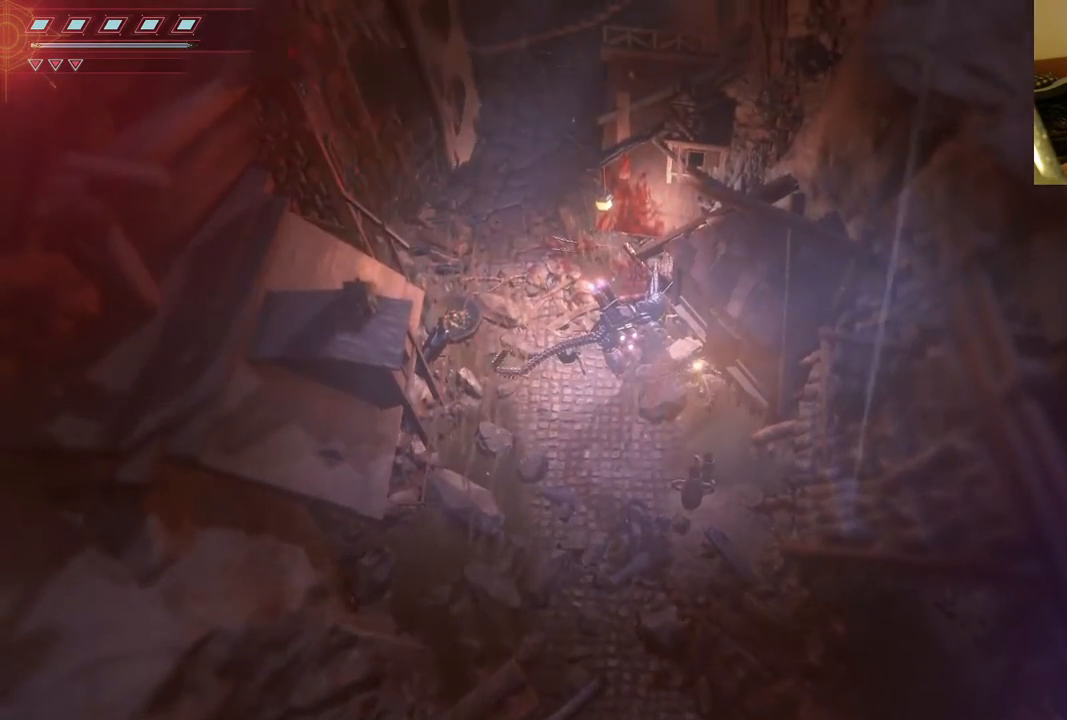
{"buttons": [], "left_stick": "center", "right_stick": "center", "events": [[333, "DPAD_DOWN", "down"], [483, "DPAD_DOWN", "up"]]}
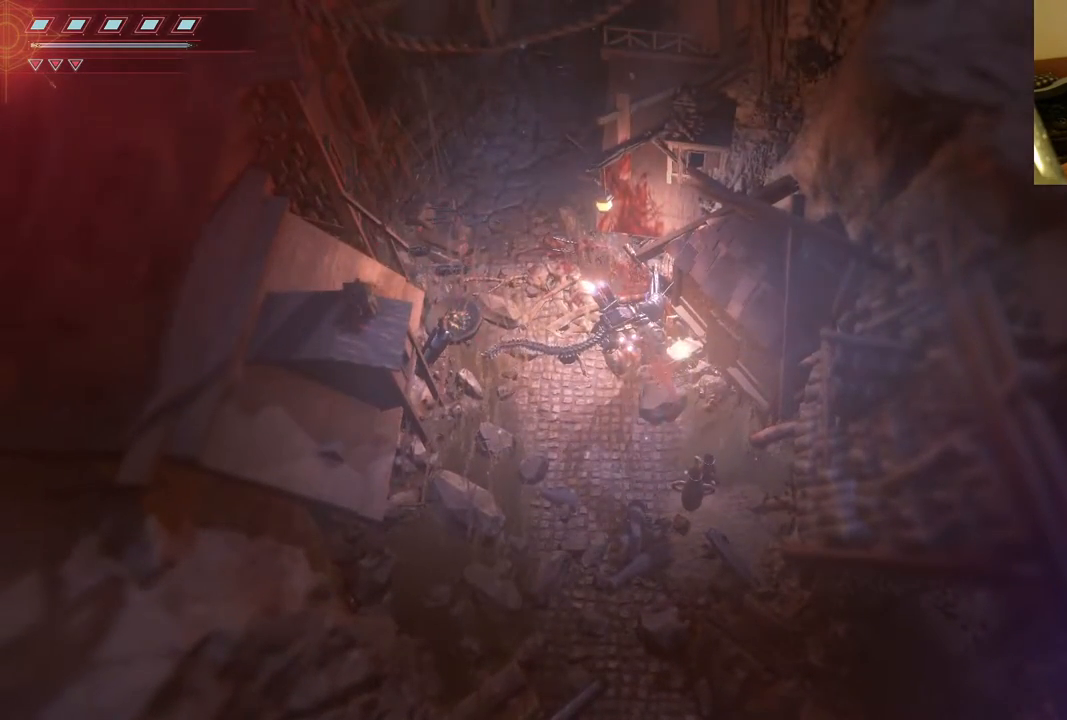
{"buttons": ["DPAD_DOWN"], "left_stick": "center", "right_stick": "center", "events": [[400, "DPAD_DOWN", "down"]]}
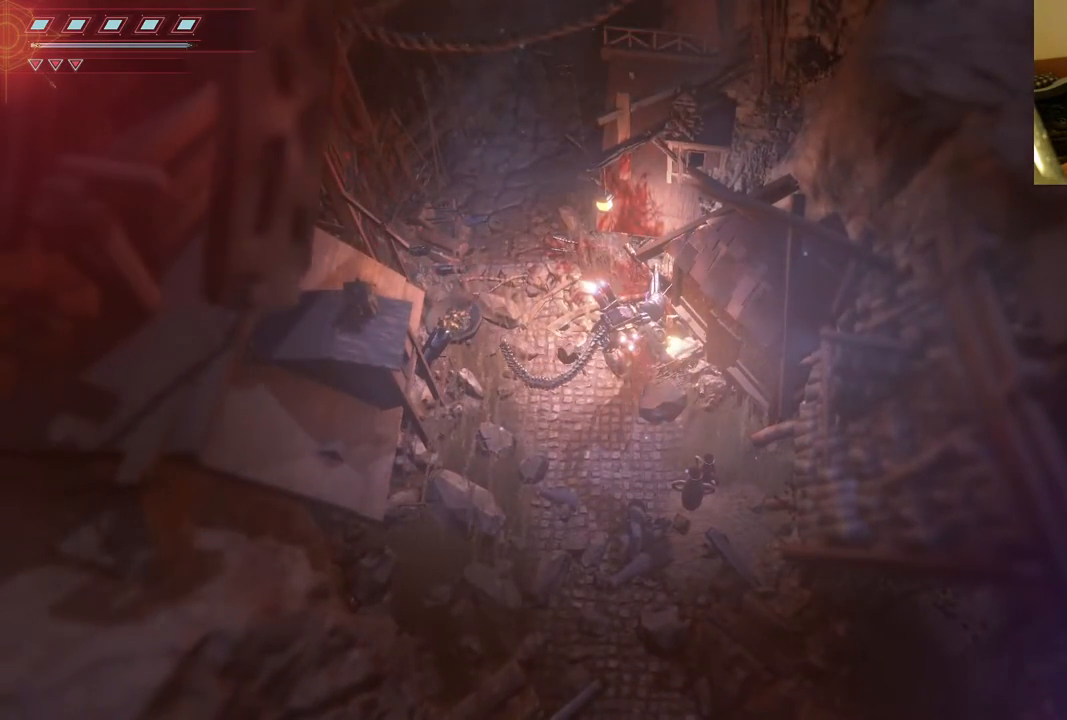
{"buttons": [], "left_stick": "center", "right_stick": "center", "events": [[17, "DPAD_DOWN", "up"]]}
○ ○ ○ ○ ○
Problem to work on →
Pictures stay out; print everything else in the data exactly.

Answer for the task →
{"buttons": [], "left_stick": "center", "right_stick": "center", "events": [[333, "DPAD_DOWN", "down"], [483, "DPAD_DOWN", "up"]]}
{"buttons": ["DPAD_DOWN"], "left_stick": "center", "right_stick": "center", "events": [[400, "DPAD_DOWN", "down"]]}
{"buttons": [], "left_stick": "center", "right_stick": "center", "events": [[17, "DPAD_DOWN", "up"]]}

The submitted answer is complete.